The simplest way to use MAUS for Luxembourgish is by uploading a sound file and a corresponding text file containing the written text via the web interface.
The segmentation results are delivered in various format, e.g. as a Praat TextGrid or a emuR database. The following illustration shows the segmentation in a Praat TextGrid, containing the wave form as well as the segmentation into orthographic words, phonetically transcribed words and – on the lowest tier – individual phonetic segments.

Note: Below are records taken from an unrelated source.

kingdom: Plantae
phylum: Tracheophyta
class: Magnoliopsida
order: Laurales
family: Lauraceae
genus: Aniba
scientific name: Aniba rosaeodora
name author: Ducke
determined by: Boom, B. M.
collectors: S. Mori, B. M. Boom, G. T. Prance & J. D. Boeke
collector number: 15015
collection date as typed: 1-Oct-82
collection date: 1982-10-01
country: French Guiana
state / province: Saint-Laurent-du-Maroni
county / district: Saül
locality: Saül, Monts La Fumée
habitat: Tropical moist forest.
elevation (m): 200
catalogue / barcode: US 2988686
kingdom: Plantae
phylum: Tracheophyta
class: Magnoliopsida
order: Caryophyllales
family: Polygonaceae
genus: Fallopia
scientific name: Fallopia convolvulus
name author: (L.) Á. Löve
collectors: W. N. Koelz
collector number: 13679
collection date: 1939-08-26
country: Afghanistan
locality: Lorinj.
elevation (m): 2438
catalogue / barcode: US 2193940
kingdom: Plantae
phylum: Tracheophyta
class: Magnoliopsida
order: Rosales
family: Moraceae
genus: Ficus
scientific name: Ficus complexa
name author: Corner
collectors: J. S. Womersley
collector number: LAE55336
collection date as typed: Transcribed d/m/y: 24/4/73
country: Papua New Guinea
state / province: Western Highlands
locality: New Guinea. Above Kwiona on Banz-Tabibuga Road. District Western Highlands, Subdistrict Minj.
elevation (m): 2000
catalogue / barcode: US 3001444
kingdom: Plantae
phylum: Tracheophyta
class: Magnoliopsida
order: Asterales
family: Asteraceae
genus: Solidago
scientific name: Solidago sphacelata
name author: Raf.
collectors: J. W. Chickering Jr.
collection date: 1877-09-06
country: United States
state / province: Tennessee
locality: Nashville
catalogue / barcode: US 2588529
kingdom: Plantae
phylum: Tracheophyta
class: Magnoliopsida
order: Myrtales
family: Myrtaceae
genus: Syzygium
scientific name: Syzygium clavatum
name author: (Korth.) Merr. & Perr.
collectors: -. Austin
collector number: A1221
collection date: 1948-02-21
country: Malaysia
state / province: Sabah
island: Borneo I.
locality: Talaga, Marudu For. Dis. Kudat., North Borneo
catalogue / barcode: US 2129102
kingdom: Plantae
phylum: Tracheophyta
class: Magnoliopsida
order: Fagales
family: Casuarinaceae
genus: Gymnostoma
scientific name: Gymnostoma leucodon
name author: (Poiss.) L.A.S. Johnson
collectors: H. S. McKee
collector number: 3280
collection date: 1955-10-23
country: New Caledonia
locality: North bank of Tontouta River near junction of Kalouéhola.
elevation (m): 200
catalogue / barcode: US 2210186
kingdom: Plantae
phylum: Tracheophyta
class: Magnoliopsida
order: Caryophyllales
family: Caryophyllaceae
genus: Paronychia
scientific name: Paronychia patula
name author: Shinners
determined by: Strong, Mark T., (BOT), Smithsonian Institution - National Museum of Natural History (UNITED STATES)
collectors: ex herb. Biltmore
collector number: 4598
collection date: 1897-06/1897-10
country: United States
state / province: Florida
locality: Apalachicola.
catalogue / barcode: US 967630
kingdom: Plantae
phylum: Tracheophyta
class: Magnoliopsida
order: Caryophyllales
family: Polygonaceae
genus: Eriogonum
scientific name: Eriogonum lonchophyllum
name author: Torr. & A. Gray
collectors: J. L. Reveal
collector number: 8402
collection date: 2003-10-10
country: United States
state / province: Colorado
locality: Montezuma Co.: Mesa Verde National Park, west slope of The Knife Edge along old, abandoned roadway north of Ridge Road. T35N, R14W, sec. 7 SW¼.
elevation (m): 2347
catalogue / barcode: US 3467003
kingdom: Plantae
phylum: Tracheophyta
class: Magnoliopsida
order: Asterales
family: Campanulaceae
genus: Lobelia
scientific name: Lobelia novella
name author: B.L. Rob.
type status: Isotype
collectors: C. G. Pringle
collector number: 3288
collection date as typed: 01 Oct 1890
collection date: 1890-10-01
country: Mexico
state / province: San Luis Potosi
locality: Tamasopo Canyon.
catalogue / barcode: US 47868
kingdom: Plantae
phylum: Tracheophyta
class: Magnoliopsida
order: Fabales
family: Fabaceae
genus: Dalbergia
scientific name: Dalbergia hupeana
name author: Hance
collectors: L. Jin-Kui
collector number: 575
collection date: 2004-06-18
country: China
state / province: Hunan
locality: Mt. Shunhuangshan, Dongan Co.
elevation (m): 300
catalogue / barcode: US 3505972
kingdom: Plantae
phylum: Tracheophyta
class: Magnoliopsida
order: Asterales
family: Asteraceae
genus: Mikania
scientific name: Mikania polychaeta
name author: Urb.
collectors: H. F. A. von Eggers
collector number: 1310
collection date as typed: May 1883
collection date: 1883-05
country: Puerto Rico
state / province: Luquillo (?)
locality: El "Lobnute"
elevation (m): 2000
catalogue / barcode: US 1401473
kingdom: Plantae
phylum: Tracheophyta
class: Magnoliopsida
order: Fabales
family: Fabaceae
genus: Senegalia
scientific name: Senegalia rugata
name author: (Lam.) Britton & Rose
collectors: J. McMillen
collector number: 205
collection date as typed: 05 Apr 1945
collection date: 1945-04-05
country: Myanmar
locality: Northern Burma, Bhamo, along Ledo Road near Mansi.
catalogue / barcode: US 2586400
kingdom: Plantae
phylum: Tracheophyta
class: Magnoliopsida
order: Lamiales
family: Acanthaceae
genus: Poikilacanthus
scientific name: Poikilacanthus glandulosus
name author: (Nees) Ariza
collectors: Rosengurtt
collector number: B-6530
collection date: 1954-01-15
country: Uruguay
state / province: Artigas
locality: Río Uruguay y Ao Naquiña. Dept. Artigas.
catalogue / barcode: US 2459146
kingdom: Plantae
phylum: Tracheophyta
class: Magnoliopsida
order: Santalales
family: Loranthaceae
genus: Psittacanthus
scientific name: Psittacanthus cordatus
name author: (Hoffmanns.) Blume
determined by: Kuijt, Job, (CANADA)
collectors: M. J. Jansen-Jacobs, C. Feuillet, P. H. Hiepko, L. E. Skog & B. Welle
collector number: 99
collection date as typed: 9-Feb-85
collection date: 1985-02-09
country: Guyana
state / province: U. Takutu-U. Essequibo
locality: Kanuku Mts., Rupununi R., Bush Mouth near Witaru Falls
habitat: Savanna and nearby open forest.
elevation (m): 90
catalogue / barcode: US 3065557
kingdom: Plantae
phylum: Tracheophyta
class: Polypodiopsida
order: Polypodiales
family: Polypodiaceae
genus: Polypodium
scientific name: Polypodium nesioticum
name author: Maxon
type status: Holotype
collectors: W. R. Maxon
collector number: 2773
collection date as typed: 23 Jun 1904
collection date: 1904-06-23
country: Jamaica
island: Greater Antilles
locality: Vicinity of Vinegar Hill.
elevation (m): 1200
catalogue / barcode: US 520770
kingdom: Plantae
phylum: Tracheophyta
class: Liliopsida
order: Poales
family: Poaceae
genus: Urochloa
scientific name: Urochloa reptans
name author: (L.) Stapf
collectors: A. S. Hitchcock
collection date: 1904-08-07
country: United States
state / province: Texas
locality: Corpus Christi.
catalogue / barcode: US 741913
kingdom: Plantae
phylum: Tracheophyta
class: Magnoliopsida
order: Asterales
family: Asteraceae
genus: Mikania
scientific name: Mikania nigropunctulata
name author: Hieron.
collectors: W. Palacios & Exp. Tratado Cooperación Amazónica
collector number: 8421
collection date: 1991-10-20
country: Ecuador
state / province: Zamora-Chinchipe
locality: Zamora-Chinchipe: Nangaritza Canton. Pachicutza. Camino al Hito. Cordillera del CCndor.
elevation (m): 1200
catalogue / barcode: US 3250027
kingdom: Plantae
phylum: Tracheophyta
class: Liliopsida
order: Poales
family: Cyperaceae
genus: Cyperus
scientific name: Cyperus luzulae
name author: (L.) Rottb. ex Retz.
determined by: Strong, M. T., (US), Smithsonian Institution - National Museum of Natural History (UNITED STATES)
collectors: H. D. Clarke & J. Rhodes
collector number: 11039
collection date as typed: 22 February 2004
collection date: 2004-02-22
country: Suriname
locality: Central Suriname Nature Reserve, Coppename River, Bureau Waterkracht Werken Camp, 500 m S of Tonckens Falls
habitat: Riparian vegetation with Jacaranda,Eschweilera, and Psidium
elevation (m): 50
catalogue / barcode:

Using the segmentation tool is free of charge and open to everyone. Entry points are available via a web interface, an API or even as dedicated commands in emuR. Provided the sound files are managed as an emuR database, the following R one-liner will add phonetic transcription and word boundaries to the entire dataset:
runBASwebservice_maus(dbhandle, # select the emu database
canoAttributeDefinitionName="KAN", # indicate the layer with the orthographical / canonical transcriptions
language="ltz-LU", # select lanuage
mausAttributeDefinitionName="MAU2") # select segmentation mode
I used the segmentation pipeline (e.g. for my recent paper at ICPhS) to analyse the merger of the consonants [ɕ] and [ʃ] based on data from more than 2.000 speakers in our Schnëssen database.
Special thanks to Florian Schiel and his team at the IPS in Munich.